Alemã se tornou uma das mais importantes testemunhas dos horrores do nazismo. Ela dedicou sua vida a conversar com jovens e defender a empatia como antídoto contra o ódio.A sobrevivente do Holocausto Margot Friedländer, uma das testemunhas mais importantes dos horrores do nazismo, morreu nesta sexta-feira (09/05) aos 103 anos, em sua cidade natal, Berlim, segundo anunciou a fundação que leva seu nome.
“Com sua morte, a Alemanha perde uma voz importante da história contemporânea”, disse a fundação em um comunicado. “Desde seu retorno à cidade natal, após seis décadas de exílio em Nova York, esta cidadã honorária de Berlim dedicou-se incansavelmente à reconciliação e à memória”, acrescentou.
Margot Friedländer faleceu no mesmo dia em que receberia a Grã-Cruz de Mérito, uma das mais altas condecorações do país, das mãos do presidente alemão, Frank-Walter Steinmeier. Mas a cerimônia foi cancelada previamente devido a seus problemas de saúde. Em vida, ela recebeu diversas homenagens, como o Prêmio Walther Rathenau por sua contribuição para esclarecer a perseguição e o extermínio de judeus durante o nazismo.
“Ela ofereceu reconciliação ao nosso país, apesar de tudo o que os alemães lhe fizeram quando era jovem. Não poderíamos estar mais gratos por esse presente”, declarou Steinmeier.
Sobrevivente de Theresienstadt
Friedländer nasceu em Berlim em 1921 em uma família judaica de fabricantes de botões. Quando seu irmão Ralph foi preso em janeiro de 1943, sua mãe se entregou à polícia secreta da Gestapo , foi deportada para Auschwitz junto com o filho e lá foi assassinada.
Friedländer, então com 21 anos de idade, escondeu-se e sobreviveu por 15 meses em 16 esconderijos subterrâneos diferentes em Berlim. Na primavera de 1944, ela se deparou com uma patrulha dos chamados “agarradores” – judeus que eram forçados a rastrear e entregar outros judeus em nome da organização paramilitar nazista Schutzstaffel (SS).
Ela foi presa e levada para o campo de concentração de Theresienstadt. Lá, reencontrou Adolf Friedländer, um conhecido de seu trabalho como costureira de fantasias na Liga Cultural Judaica em Berlim. Juntos, eles sobreviveram ao Holocausto, casaram-se e emigraram para Nova York em 1946.
Em 2008 publicou sua autobiografia Versuche, dein Leben zu machen (Tente viver sua vida). O título do livro é também a mensagem que recebeu de sua mãe quando se entregou à polícia. Em 2010, Friedländer mudou-se definitivamente para Berlim, e passou a realizar leituras e palestras sobre o Holocausto.
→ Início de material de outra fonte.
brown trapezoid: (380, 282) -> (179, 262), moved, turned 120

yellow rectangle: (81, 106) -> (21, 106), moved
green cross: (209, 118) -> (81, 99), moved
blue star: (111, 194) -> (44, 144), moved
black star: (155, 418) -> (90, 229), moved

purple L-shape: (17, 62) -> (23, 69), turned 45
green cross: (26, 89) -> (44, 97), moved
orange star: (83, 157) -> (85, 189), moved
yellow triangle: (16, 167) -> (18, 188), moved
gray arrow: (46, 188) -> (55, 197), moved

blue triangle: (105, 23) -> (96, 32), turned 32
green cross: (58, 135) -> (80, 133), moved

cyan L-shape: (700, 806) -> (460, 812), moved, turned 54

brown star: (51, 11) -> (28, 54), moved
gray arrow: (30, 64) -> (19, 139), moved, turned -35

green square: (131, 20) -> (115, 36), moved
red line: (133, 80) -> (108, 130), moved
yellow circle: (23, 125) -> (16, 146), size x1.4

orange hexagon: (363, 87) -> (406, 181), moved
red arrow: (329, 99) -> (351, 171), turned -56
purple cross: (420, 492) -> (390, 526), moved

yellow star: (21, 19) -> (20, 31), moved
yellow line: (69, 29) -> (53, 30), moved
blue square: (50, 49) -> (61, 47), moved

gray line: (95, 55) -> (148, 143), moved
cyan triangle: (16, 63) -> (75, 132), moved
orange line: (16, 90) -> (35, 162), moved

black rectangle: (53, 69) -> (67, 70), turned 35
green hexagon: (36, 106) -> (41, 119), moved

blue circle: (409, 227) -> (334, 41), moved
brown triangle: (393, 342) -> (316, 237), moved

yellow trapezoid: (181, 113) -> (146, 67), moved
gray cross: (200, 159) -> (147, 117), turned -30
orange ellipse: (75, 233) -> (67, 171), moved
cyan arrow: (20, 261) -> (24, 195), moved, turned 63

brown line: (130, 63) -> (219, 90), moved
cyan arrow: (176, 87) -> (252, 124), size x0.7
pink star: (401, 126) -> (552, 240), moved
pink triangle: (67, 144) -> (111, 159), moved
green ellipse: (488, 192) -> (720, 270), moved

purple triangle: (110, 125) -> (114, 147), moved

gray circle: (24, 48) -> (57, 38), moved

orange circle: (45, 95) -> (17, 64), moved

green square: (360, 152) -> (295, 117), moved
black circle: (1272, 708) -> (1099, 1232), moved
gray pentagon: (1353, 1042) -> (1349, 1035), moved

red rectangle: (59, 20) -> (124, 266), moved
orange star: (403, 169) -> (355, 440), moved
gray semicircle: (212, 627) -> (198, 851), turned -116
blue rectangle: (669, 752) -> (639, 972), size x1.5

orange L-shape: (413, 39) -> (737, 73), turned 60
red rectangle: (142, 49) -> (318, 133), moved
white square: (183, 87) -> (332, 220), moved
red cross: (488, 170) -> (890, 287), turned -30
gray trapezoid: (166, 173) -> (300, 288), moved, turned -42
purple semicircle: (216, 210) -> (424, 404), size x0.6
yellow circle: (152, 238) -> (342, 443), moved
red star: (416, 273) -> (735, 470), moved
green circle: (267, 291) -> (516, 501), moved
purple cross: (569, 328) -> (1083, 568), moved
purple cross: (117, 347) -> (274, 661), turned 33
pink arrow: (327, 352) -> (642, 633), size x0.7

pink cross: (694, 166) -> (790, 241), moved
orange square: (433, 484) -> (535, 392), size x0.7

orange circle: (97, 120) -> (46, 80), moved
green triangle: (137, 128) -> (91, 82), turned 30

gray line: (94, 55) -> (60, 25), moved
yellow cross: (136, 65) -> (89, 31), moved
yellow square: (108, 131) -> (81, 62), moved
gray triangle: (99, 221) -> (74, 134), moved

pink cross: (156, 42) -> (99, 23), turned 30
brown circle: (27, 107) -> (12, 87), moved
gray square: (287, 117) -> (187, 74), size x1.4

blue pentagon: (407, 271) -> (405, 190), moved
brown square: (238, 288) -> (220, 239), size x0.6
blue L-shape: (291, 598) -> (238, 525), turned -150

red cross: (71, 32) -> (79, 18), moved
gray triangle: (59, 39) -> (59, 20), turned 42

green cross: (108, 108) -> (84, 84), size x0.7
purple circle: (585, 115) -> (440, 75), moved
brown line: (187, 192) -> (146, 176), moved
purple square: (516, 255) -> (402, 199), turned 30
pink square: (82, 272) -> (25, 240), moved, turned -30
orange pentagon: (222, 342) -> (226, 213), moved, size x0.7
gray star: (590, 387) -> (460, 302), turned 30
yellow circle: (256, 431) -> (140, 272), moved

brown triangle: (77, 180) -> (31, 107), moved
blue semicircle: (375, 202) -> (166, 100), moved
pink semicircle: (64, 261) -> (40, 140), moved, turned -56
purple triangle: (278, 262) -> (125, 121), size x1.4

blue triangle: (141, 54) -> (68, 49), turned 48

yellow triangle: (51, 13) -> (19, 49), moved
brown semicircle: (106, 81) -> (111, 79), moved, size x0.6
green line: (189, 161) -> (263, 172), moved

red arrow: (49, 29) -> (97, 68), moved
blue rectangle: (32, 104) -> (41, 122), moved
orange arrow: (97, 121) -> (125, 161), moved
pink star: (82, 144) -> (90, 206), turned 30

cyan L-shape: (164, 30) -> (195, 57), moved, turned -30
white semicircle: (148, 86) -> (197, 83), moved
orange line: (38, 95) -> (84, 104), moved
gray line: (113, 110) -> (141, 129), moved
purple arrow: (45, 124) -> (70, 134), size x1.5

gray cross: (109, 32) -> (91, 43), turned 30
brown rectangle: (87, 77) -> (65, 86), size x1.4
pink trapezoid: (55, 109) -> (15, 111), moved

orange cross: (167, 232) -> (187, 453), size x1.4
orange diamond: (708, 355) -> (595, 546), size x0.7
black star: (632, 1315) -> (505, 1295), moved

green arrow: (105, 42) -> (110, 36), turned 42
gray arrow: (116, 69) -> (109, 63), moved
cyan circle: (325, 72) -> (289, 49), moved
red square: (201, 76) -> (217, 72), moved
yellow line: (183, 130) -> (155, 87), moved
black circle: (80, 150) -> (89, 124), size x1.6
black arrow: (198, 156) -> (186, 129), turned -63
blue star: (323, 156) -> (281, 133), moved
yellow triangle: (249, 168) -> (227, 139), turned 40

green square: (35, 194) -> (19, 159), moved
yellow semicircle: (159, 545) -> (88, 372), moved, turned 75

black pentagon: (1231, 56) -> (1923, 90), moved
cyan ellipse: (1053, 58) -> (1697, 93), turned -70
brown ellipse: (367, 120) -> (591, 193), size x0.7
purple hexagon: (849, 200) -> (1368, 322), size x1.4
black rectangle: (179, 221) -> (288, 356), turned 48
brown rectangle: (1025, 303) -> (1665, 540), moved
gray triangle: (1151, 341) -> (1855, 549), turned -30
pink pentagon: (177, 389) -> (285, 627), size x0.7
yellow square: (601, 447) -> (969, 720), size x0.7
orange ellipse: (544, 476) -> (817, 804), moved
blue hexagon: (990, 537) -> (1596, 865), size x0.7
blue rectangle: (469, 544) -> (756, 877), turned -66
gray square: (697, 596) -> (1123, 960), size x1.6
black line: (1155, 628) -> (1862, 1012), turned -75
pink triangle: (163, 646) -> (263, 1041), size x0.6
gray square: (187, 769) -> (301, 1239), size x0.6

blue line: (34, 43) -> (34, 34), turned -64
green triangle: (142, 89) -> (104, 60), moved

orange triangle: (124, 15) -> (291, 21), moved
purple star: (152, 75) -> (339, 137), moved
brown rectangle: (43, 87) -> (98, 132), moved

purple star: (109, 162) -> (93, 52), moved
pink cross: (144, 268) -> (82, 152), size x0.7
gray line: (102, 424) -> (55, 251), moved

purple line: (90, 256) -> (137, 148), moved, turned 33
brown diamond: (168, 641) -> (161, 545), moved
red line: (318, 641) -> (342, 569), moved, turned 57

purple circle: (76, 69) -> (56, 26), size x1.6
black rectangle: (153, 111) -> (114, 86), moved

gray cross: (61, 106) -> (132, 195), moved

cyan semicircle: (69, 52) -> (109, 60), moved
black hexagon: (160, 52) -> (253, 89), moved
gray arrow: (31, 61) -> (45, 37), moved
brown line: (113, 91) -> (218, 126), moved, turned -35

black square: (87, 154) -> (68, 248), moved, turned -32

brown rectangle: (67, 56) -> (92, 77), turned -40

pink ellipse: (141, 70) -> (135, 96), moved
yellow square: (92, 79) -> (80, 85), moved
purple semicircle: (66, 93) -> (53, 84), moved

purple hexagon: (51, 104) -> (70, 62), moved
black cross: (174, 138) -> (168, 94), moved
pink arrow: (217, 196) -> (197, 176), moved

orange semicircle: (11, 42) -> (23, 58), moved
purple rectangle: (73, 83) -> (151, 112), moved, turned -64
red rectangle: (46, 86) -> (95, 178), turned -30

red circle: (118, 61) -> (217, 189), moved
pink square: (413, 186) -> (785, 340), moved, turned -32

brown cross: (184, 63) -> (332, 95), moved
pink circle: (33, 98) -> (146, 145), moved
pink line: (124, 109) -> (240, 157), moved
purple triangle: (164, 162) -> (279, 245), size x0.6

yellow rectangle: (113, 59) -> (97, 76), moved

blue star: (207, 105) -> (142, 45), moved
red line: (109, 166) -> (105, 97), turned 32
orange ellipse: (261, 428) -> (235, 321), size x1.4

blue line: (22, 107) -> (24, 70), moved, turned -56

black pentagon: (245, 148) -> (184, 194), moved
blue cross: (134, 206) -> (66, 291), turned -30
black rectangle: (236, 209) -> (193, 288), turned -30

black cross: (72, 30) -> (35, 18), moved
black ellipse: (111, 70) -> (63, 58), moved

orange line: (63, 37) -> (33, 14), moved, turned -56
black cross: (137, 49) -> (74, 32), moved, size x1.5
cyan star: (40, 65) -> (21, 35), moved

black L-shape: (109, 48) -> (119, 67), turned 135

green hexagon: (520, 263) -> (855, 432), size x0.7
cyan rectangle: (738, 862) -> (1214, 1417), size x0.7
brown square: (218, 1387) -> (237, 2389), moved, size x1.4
“Sempre me perguntei se voltar [a Berlim] era o certo a fazer”, relembra Margot Friedländer no documentário A long way home (Longo caminho para casa), coproduzido pela DW em 2010.
No filme, ela admitiu sentir certo desconforto em meio a alguns berlinenses. “Ainda sou muito cautelosa com pessoas da minha geração que conheço aqui. Foram elas que aplaudiram os nazistas naquela época, e não fizeram nada para pará-los. Todo mundo sabia o que estava acontecendo, mas fingia que não via. Embora eu tenha voltado, ainda é algo que me afeta muito profundamente”, contou.
“Olhe para o que te une”
Após retornar para a capital alemã, dedicou sua vida a conversar com os jovens, para contar sua história e defender a empatia como antídoto contra o ódio.
Em A long way home ela explica sua relação com a juventude. “Como posso sentir saudades da Alemanha depois que os alemães mataram meus pais? A isso, eu teria que responder: é exatamente por isso que vim, ou seja, para conhecer os jovens que não tiveram nada a ver com isso”, argumenta.
“Não falo para os jovens sobre o campo de concentração e o que aconteceu exatamente, eles sabem disso. Eu lhes digo o que significaria para eles passar por isso. Que aquilo simplesmente não era humano”, disse, em entrevista concedida à DW em 2023.
Na ocasião, afirmou que seria a voz dos milhões que foram assassinados durante o nazismo, e que sua missão seria impedir que isto acontecesse novamente.
“Não olhe para o que te separa. Olhe para o que te une. Seja humano”, defendeu no ano passado.